A woman is now at the front of the room, sitting on the cushion. She has the most beautiful Afro I have ever seen, like a star system, and wide-set eyes that know things. I think you only get to sit on that cushion if you know things.

Like almost everyone here, the woman is covered in tattoos. Her hands, even. When she puts her palms together, the sides read: ONLY LOVE.

“Hey, everyone. I recognize most of you, but for those of you I haven’t met, my name is River. Yes, that’s my real name, not some shit I made up to sound enlightened.”

Oh, I like her.

There is soft laughter, and she smiles. For just a moment, her eyes meet mine, and she gives me a nod.
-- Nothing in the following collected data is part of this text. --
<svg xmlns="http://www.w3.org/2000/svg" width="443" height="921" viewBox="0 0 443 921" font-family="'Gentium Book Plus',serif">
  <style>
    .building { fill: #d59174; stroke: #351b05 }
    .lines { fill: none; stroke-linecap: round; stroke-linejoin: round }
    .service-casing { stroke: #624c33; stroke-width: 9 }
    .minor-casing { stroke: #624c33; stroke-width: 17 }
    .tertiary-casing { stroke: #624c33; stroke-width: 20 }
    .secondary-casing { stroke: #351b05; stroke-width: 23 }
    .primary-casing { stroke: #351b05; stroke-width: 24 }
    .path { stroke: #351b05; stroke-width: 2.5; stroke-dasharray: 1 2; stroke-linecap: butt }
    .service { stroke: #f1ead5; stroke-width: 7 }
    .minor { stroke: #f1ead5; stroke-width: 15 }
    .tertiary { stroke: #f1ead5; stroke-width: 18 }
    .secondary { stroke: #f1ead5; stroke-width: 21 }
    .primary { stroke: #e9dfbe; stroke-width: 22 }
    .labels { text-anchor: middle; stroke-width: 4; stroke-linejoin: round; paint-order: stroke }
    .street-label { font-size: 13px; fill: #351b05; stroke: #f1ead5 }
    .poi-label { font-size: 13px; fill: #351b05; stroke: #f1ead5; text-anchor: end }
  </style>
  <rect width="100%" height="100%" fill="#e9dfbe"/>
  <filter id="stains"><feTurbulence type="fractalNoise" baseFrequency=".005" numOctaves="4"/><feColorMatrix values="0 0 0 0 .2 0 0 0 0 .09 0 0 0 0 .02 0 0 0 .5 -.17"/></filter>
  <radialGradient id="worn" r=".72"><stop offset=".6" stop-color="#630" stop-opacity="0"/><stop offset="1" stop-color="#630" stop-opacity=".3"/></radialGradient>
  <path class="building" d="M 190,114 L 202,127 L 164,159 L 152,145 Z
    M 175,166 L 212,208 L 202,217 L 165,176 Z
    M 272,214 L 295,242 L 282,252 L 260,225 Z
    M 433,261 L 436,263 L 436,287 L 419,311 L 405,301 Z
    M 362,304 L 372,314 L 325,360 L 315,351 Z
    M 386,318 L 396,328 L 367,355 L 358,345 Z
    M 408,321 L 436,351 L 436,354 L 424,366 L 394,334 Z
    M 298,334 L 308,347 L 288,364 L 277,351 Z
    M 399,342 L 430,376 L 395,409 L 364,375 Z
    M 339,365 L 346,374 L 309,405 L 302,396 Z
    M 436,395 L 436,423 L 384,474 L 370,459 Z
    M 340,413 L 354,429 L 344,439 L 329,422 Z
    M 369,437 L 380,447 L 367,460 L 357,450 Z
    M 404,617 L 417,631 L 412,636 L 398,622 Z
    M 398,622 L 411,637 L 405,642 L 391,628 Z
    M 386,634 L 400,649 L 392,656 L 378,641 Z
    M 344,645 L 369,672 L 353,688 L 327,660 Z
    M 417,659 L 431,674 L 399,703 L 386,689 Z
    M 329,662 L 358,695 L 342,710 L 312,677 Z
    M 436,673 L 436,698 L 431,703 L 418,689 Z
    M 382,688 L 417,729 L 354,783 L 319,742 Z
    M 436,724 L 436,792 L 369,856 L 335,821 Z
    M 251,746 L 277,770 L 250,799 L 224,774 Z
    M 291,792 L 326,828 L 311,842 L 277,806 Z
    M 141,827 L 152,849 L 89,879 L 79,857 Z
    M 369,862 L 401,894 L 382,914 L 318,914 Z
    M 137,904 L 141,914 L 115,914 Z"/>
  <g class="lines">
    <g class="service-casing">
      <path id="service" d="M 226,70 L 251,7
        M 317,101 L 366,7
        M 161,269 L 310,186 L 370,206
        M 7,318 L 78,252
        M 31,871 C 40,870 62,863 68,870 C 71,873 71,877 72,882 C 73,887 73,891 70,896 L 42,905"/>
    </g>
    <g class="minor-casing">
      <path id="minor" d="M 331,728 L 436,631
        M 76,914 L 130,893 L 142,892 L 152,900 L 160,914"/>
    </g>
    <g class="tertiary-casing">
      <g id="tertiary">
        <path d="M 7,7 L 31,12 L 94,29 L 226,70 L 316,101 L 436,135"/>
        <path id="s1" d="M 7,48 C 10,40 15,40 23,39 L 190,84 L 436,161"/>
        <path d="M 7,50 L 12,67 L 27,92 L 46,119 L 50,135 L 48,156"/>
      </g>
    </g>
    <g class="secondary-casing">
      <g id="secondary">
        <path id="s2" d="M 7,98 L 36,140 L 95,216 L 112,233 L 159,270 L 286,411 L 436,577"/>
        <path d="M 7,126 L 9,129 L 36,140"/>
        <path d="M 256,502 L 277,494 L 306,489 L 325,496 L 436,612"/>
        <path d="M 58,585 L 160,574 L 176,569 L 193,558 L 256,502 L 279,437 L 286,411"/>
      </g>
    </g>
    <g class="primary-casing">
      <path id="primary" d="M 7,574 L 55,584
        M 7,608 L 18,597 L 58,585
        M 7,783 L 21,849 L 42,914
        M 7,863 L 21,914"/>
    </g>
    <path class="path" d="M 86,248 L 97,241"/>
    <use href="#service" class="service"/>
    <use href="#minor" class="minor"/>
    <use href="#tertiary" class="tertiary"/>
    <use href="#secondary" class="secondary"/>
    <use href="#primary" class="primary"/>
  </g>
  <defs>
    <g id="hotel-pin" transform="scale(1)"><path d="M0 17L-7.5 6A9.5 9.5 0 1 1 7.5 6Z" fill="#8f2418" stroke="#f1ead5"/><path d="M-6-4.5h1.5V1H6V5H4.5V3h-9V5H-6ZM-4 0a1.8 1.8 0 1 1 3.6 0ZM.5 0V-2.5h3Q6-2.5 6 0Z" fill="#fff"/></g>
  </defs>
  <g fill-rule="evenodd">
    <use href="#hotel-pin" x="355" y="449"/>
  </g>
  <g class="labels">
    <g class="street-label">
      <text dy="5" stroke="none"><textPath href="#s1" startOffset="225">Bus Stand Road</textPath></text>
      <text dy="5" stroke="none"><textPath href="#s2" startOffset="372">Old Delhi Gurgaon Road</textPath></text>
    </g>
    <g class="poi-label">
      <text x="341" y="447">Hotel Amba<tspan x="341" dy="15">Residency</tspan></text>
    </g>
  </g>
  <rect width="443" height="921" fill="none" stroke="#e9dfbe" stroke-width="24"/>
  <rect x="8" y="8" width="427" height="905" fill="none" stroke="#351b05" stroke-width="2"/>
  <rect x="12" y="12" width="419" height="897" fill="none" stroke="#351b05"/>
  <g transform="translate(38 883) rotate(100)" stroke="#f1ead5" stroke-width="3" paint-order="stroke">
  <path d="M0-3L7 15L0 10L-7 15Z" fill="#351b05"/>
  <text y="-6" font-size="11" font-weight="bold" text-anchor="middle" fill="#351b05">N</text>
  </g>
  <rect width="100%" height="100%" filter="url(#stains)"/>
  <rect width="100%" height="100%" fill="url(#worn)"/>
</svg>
“So, here’s the deal. We’re gonna sit. Simple—but not easy.” She shakes her head. “Contrary to popular belief, we don’t sit here to relax. To have a little time-out from our lives, do some deep breathing, and call it a night. Nope. You want that, you motherfuckers came to the wrong meditation class.” Now there’s some real laughter. “We are going to sit here with all our shit, with ourselves just as we are, and accept whatever is happening. We are going to just be. Right here, right now. Not in yesterday, thinking about the past. Not in tomorrow, thinking about the future. We are going to be here. Right now. This moment. This breath.
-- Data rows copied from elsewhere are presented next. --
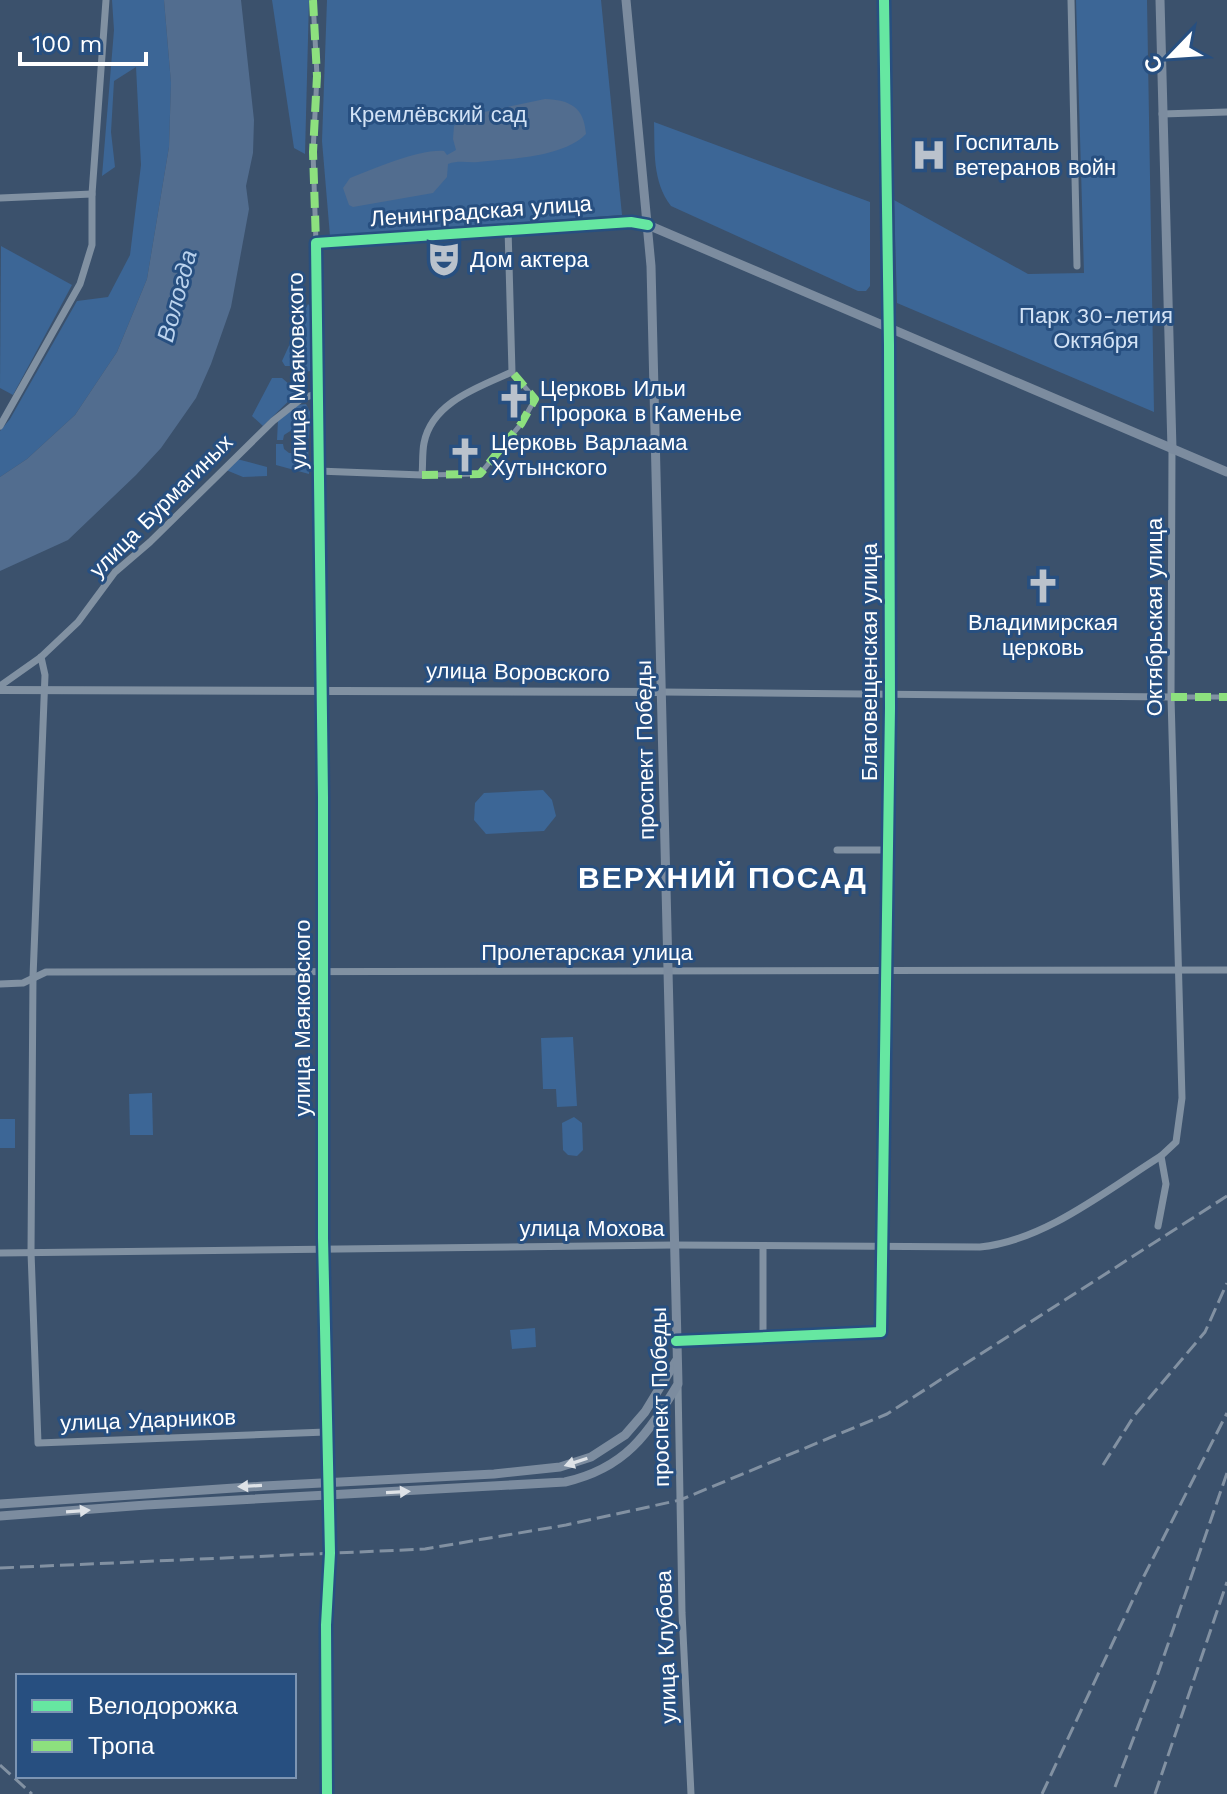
<svg xmlns="http://www.w3.org/2000/svg" width="1227" height="1794" font-family="'Work Sans',sans-serif">
	<rect width="100%" height="100%" fill="#3b516c"/>
	<!-- green -->
	<g fill="#3c6696">
		<path d="M112 0H164L171 83 169 147 147 279 117 352 75 415 27 459 0 477V431L10 419 77 301 108 297 130 255 141 165 136 67 114 81 111 132 115 167 102 176 114 30Z"/>
		<path d="M272 0H309L305 154 294 148Z"/>
		<path d="M327 0H601L622 215 330 236 322 141Z"/>
		<path d="M1076 0H1147L1154 412 897 303 894 200 1028 274 1084 273Z"/>
		<path d="M654 122 870 202V286L866 291H858L671 206C652 181 655 151 654 122Z"/>
		<path d="M1 246 72 285 13 395 0 388Z"/>
		<path d="M308 304 311 307 312 371 300 372 296 366H285L282 361Z"/>
		<path d="M272 378H282L290 385 296 383 300 390 263 426 252 416Z"/>
		<path d="M306 404 310 412 309 439 305 432 295 428 284 435 283 440H277L278 420 298 405Z"/>
		<path d="M308 443 309 474 276 465V444H283L284 449 289 453 302 454Z"/>
		<path d="M237 459 267 467V476L243 477 226 470Z"/>
		<path d="M543 790 552 800 556 816 544 831 486 834 474 820 475 803 484 793Z"/>
		<path d="M573 1037 577 1106 557 1107 556 1089H543L541 1038Z"/>
		<path d="M152 1093 153 1135H130L129 1094Z"/>
		<path d="M574 1117 582 1123 583 1150 577 1156 568 1155 563 1150 562 1123Z"/>
		<rect x="0" y="1119" width="15" height="29"/>
		<path d="M535 1328 536 1347 512 1349 510 1330Z"/>
	</g>
	<!-- water -->
	<g fill="#526d8f">
		<path d="M164 0H241L254 120 253 153 246 186 249 209 231 307 211 364 196 398 161 448 136 475 68 540 0 571V477L27 459 75 415 117 352 147 279 169 147 171 83Z"/>
		<path d="M545 99C570 100 584 107 586 134 564 157 510 159 478 162 467 163 459 160 448 164L447 177 433 193 353 207 349 205 343 188 350 178C374 169 419 149 444 151L447 155 456 150 453 139 454 126 465 116Z"/>
	</g>
	<g fill="none" stroke-linecap="round" stroke-linejoin="round">
		<!-- pedestrian -->
		<g stroke="#8191a2" stroke-width="5">
			<path d="M313 0 317 76 313 152 316 243"/>
			<path d="M422 475 480 474 521 424 535 399 512 372"/>
			<path d="M1171 697H1227"/>
		</g>
		<!-- minor -->
		<g stroke="#8191a2" stroke-width="7">
			<path d="M1071 0 1077 266"/>
			<path d="M1162 114 1227 112"/>
			<path d="M0 198 92 194"/>
			<path d="M0 426 80 284 92 245V194L106 0"/>
			<path d="M318 471 422 475C423 465 422 453 424 443 432 402 479 387 512 372L508 228"/>
			<path d="M41 657 45 675 33 977 32 1113 31 1252 38 1443 326 1432"/>
			<path d="M0 686 41 657 78 622 115 572 150 542 273 421 301 399 318 393"/>
			<path d="M662 692 1171 697"/>
			<path d="M837 850H888"/>
			<path d="M0 984 23 983 46 972 1227 970"/>
			<path d="M1158 1226 1166 1184 1161 1156 1176 1142 1182 1098 1171 697 1172 449"/>
			<path d="M763 1246V1338"/>
			<path d="M0 1253 674 1245 980 1247C1044 1241 1107 1190 1161 1156"/>
			<path d="M676 1341 881 1332 890 708 889 345 884 0"/>
			<path d="M678 1384 682 1613 691 1794"/>
			<path d="M327 1794 326 1625 330 1553 323 1238V797L316 243 631 222 648 225"/>
		</g>
		<!-- tertiary -->
		<path stroke="#8191a2" stroke-width="8" d="M0 690 662 692"/>
		<!-- secondary -->
		<g stroke="#7c8c9f" stroke-width="9">
			<path d="M1160 0 1172 449"/>
			<path d="M648 225 1227 472"/>
			<path d="M0 1504 264 1486 494 1474 560 1467 591 1457 625 1435 645 1412 676 1361"/>
			<path d="M0 1516 146 1505 565 1482C626 1468 647 1435 678 1384L651 266 626 0"/>
		</g>
		<!-- rail -->
		<g stroke="#8291a2" stroke-width="3" stroke-dasharray="14 6" stroke-linecap="butt">
			<path d="M1103 1465 1134 1416 1205 1332 1227 1283"/>
			<path d="M0 1568 425 1549 566 1525 680 1500 887 1414 1227 1196"/>
			<path d="M0 1765 32 1794"/>
			<path d="M1115 1787 1156 1679 1227 1473"/>
			<path d="M1042 1794 1144 1576 1227 1413"/>
			<path d="M1155 1794 1227 1582"/>
		</g>
		<!-- quiet -->
		<g stroke="#8de07e" stroke-width="8" stroke-dasharray="16 8" stroke-linecap="butt">
			<path d="M313 0 317 76 313 152 316 243"/>
			<path d="M422 475 480 474 521 424 535 399 512 372"/>
			<path d="M1171 697H1227"/>
		</g>
		<!-- cycleway casing -->
		<g stroke="#274f80" stroke-width="15">
			<g id="cycleway">
				<path d="M676 1341 881 1332 890 708 889 345 884 0"/>
				<path d="M327 1794 326 1625 330 1553 323 1238V797L316 243 631 222 648 225"/>
			</g>
		</g>
		<!-- cycleway -->
		<use href="#cycleway" stroke="#66e7a1" stroke-width="10"/>
	</g>
	<!-- one-way arrows -->
	<defs><path id="oneway-solid" d="M-6-.8H1V-3.2L6.5 0L1 3.2V.8H-6Z" transform="scale(2)"/></defs>
	<g fill="#dee2e7">
		<use href="#oneway-solid" transform="translate(576 1462) rotate(162)"/>
		<use href="#oneway-solid" transform="translate(250 1486) rotate(177)"/>
		<use href="#oneway-solid" transform="translate(398 1492) rotate(-3)"/>
		<use href="#oneway-solid" transform="translate(78 1511) rotate(-4)"/>
	</g>
	<!-- icons -->
	<defs>
		<g id="hospital-bare" transform="scale(2.76)"><path d="M-5-5h3v3.5h4V-5h3V5h-3V1.5h-4V5h-3Z" fill="#bac2cc" stroke="#274f80" stroke-width="2.5" paint-order="stroke"/></g>
		<g id="theatre-bare" transform="scale(2.76)"><path d="M-5-5.5Q0-4 5-5.5V0Q5 5 0 6Q-5 5-5 0ZM-3.3-2.5H-1v1.5H-3.3ZM1-2.5H3.3v1.5H1ZM-2.8 1Q0 5.5 2.8 1Z" fill="#bac2cc" stroke="#274f80" stroke-width="2.5" paint-order="stroke"/></g>
		<g id="church-bare" transform="scale(2.76)"><path d="M-1.2-6h2.4v3.5h3.3v2.4h-3.3V6h-2.4V-.1h-3.3v-2.4h3.3Z" fill="#bac2cc" stroke="#274f80" stroke-width="2.5" paint-order="stroke"/></g>
	</defs>
	<g fill-rule="evenodd">
		<use href="#hospital-bare" x="929" y="155"/>
		<use href="#theatre-bare" x="444" y="259"/>
		<use href="#church-bare" x="514" y="401"/>
		<use href="#church-bare" x="465" y="455"/>
		<use href="#church-bare" x="1043" y="586"/>
	</g>
	<g text-anchor="middle" dominant-baseline="central" stroke-width="6" stroke-linejoin="round" paint-order="stroke">
		<!-- park labels -->
		<g font-size="22" fill="#d2e2f5" stroke="#274f80">
			<text x="438" y="114">Кремлёвский сад</text>
			<text x="1096" y="315">Парк 30-летия<tspan x="1096" dy="25">Октября</tspan></text>
		</g>
		<!-- poi labels -->
		<g font-size="22" fill="#fff" stroke="#274f80" text-anchor="start">
			<text x="955" y="142">Госпиталь<tspan x="955" dy="25">ветеранов войн</tspan></text>
			<text x="470" y="259">Дом актера</text>
			<text x="540" y="388">Церковь Ильи<tspan x="540" dy="25">Пророка в Каменье</tspan></text>
			<text x="491" y="442">Церковь Варлаама<tspan x="491" dy="25">Хутынского</tspan></text>
			<text x="1043" y="622" text-anchor="middle">Владимирская<tspan x="1043" dy="25">церковь</tspan></text>
		</g>
		<!-- street labels -->
		<g font-size="22" fill="#fff" stroke="#274f80">
			<text transform="translate(481 211) rotate(-4)">Ленинградская улица</text>
			<text transform="translate(297 371) rotate(-91)">улица Маяковского</text>
			<text transform="translate(161 506) rotate(-45)">улица Бурмагиных</text>
			<text transform="translate(1154 617) rotate(-90)">Октябрьская улица</text>
			<text transform="translate(869 662) rotate(-90)">Благовещенская улица</text>
			<text transform="translate(518 672) rotate(1)">улица Воровского</text>
			<text transform="translate(645 750) rotate(-91)">проспект Победы</text>
			<text x="587" y="952">Пролетарская улица</text>
			<text transform="translate(302 1018) rotate(-90)">улица Маяковского</text>
			<text x="592" y="1228">улица Мохова</text>
			<text transform="translate(660 1397) rotate(-91)">проспект Победы</text>
			<text transform="translate(148 1420) rotate(-2)">улица Ударников</text>
			<text transform="translate(666 1647) rotate(-92)">улица Клубова</text>
		</g>
		<!-- water labels -->
		<g font-size="24" font-style="italic" fill="#bad2ed" stroke="#274f80">
			<text transform="translate(177 296) rotate(-75)">Вологда</text>
		</g>
		<!-- district labels -->
		<g font-size="30" font-weight="bold" letter-spacing="2" fill="#fff" stroke="#274f80">
			<text x="723" y="877">ВЕРХНИЙ ПОСАД</text>
		</g>
	</g>
	<!-- legend -->
	<rect x="16" y="1674" width="280" height="104" fill="#274f80" stroke="#7d95b3" stroke-width="2"/>
	<rect x="32" y="1700" width="40" height="12" fill="#66e7a1" stroke="#7d95b3" stroke-width="2"/>
	<text x="88" y="1714" font-size="24" fill="#ffffff">Велодорожка</text>
	<rect x="32" y="1740" width="40" height="12" fill="#8de07e" stroke="#7d95b3" stroke-width="2"/>
	<text x="88" y="1754" font-size="24" fill="#ffffff">Тропа</text>
	<!-- north arrow -->
	<g transform="translate(1171 56) rotate(245)" stroke="#274f80" stroke-width="6" paint-order="stroke">
	<path d="M0-6L14 30L0 20L-14 30Z" fill="#ffffff"/>
	<text y="-12" font-size="22" font-weight="bold" text-anchor="middle" fill="#ffffff">С</text>
	</g>
	<!-- scale -->
	<path d="M20 52v12h126v-12" fill="none" stroke="#ffffff" stroke-width="4"/>
	<text x="32" y="52" font-size="24" fill="#ffffff" stroke="#274f80" stroke-width="6" paint-order="stroke">100 m</text>
</svg>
“You might be bored as fuck. Sit with that. You might be scared at what you see in yourself, what you feel. Sit with that. You MIT nerds among us might figure out the cure for cancer. Sit with that—and don’t write anything down until we’re done sitting.” More laughter. “Why do we do this? It’s Friday night. We could be at a party, could be binge-watching something stupid, could be kicking our roommates out of our rooms so we can study anatomy…” Ben laughs softly, and I do not like what that does to certain regions of me that shall go unnamed for reasons of discretion.

“We do this,” River says, “so we can wake up from the trance. You know what I mean, right? The trance of thinking that this”—she waves a finger around the room—“is for keeps. It’s not. It’s just a ride. Amanda Palmer said that. And it’s true. It’s just a ride. And we are missing it because we are too lost in all the shit we want to have or do or be. We miss it because we’re too busy updating our social media status and reading another article online and watching another video. And this ride? You only get one ticket—one go. Unless you have really fucking fantastic karma, if you believe in that. Most people, they get on this ride and instead of buckling in and doing this thing, they check out. Buy shit they don’t need. Live on their phone. Not us. Here, we sit so we can rock the shit out of this roller coaster.”